In 2018, he sold a 51 per cent stake in Fenchurch to Natixis, a subsidiary of French banking group Groupe BPCE. But he continued as chief executive with Fenchurch functioning as an independently operated affiliate of Natixis.

Karim is justifiably proud about the growth of the firm in the last two decades.

“I have developed a world-class specialist investment banking business which is consistently ranked No.1 against global and independent investment banks,” he told the GG2Power List.

Commenting on his major achievements in the last 12 months, Karim added, “We have seen a record financial performance. Fenchurch is working on virtually all the most significant deals in the UK financial services sector.”

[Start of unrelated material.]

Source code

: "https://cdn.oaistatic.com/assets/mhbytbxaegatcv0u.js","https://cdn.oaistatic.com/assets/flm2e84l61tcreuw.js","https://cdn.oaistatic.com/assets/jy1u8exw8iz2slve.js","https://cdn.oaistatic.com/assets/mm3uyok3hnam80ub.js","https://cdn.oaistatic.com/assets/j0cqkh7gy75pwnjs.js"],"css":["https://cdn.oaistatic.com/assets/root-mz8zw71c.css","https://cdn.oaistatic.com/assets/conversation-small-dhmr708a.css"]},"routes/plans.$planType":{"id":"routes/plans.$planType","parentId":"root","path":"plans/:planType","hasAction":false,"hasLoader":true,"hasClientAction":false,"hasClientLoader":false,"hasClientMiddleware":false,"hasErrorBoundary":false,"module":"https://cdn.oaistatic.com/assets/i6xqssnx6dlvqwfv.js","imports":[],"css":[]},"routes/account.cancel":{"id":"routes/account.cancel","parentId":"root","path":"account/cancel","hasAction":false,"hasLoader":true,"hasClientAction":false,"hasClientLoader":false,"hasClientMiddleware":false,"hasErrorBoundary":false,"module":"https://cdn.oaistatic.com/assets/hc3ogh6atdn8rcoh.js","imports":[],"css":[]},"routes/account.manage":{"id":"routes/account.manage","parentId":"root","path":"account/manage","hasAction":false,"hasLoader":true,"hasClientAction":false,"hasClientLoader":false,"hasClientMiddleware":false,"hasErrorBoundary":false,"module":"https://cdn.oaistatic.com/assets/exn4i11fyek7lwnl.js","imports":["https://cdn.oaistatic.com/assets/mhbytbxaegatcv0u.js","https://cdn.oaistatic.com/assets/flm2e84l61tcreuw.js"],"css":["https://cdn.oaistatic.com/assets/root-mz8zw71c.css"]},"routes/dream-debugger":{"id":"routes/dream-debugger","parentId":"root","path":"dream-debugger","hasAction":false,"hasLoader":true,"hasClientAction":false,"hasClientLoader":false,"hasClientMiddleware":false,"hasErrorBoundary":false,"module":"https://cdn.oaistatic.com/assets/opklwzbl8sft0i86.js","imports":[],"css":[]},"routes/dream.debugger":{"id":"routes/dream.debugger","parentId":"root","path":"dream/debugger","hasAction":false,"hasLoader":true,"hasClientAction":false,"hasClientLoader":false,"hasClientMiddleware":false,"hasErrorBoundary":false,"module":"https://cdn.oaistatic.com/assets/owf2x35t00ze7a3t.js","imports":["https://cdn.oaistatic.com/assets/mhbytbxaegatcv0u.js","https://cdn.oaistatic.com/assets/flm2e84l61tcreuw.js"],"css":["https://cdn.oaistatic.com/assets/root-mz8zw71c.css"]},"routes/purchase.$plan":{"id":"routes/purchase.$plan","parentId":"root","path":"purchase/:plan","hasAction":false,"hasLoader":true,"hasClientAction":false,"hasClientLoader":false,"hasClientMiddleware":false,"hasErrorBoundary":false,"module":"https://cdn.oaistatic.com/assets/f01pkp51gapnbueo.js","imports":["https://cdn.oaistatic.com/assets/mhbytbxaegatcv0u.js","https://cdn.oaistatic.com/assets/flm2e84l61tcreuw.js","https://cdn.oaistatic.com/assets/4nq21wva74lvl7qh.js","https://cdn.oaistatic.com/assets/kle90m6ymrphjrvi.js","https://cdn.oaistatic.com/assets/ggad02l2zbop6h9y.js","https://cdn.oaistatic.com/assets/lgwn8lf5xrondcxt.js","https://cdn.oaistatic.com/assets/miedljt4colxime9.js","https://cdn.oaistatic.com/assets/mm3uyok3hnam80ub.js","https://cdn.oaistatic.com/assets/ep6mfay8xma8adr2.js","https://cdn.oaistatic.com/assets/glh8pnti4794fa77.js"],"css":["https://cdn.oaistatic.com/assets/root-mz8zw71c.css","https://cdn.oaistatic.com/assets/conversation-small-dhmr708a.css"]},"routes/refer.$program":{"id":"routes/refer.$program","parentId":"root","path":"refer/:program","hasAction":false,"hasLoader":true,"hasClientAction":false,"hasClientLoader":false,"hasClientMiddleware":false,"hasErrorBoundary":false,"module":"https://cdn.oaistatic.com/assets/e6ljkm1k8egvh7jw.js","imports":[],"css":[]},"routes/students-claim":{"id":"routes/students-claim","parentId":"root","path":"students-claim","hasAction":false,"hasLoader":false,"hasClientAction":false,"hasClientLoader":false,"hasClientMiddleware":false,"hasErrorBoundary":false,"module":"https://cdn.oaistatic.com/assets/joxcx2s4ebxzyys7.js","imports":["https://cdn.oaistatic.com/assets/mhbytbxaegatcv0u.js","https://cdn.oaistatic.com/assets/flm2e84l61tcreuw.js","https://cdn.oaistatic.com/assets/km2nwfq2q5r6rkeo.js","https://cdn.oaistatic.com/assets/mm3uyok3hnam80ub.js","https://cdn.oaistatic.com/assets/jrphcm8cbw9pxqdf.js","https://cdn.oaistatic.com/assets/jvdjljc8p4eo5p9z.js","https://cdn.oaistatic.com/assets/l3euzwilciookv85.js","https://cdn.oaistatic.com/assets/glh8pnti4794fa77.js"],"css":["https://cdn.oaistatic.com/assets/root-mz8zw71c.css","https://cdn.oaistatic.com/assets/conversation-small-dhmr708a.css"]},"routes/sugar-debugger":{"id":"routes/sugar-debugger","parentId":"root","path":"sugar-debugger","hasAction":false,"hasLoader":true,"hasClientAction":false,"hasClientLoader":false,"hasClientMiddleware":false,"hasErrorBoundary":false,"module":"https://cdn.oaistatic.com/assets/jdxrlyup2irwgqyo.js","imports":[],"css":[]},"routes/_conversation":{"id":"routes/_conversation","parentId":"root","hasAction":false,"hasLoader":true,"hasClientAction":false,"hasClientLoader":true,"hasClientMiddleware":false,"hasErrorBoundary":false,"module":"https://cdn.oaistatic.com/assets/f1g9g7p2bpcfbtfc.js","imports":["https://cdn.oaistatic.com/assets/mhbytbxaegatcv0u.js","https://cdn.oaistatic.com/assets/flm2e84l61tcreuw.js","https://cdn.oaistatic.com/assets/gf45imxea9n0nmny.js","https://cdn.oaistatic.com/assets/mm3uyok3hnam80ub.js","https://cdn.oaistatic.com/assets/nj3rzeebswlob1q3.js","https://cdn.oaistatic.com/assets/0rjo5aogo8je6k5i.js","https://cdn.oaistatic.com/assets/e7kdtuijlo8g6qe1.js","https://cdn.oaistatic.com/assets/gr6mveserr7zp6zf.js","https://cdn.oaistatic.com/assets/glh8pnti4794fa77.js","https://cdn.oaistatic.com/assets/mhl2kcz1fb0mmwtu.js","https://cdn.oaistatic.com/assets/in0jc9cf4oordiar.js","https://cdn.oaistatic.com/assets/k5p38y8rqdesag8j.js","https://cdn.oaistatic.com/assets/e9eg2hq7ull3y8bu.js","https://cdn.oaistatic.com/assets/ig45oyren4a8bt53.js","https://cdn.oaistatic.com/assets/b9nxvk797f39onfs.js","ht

Their 2022 deals bore testimony to this. They include Phoenix Group’s £248m takeover of Sun Life UK, AXA’s sale of a closed life and pensions portfolio in Germany to Athora for €660m, the acquisition of Ascot Lloyd, one of UK’s leading financial advisers, from Oaktree by Nordic Capital, HPS Investment Partners taking a majority stake in Epiris’ portfolio company Nucleus, the acquisition of the Fluent Money Group by Mortgage Advice Bureau for around £73m, Cinven’s acquisition of International Financial Group Limited, and the sale of River and Mercantile LLC, the US solutions business of River and Mercantile Group plc to Agilis Holding Company for $8.6m.

And, they are going strong. They have started the New Year with the £242m takeover of the SIPP (self-invested personal pension) provider Curtis Banks Group by Nucleus Financial Platforms, announced on 6 January.

“I am privileged to lead a stable group of immensely talented bankers who have built Fenchurch with exceptional teamwork. The firm has developed an excellent reputation and is well positioned to continue to reinforce our unique position as the only specialist independent adviser dedicated to financial services with an industrial scale sector capability,” he said.

Karim, who turns 62 this year, came to the UK from Uganda, aged 12, fleeing Idi Amin’s persecution of Ugandan Asians. His father used to run a café there. After arriving in the UK, they spent the first year in refugee camps.

His family settled in Leicester, and he excelled in his studies, completing his bachelor’s and master’s in Economics at Manchester University. He then qualified as a chartered accountant with accountancy and consulting firm Arthur Andersen, and started career at the upmarket merchant bank Kleinwort’s merger and acquisitions team.

He was part of the M&A wave of the late 1980s and moved to DLJ, one of the first specialist M&A boutiques. But, the acquisition of DLJ by Credit Suisse in 2000 would see him getting marching orders.

But, this would become a turning point – “one of the two main things that have happened in my life not of my own choosing which have turned out really well,” he later commented, the other being the expulsion from Uganda – and he went on to set up Fenchurch.

Karim has two children, has a daughter and a son, with his wife Azmina who he met at an airport queue in 1994 and married a year later. Azmina also hails from an east African family, and like Karim, belongs to the Ismaili sect of Islam.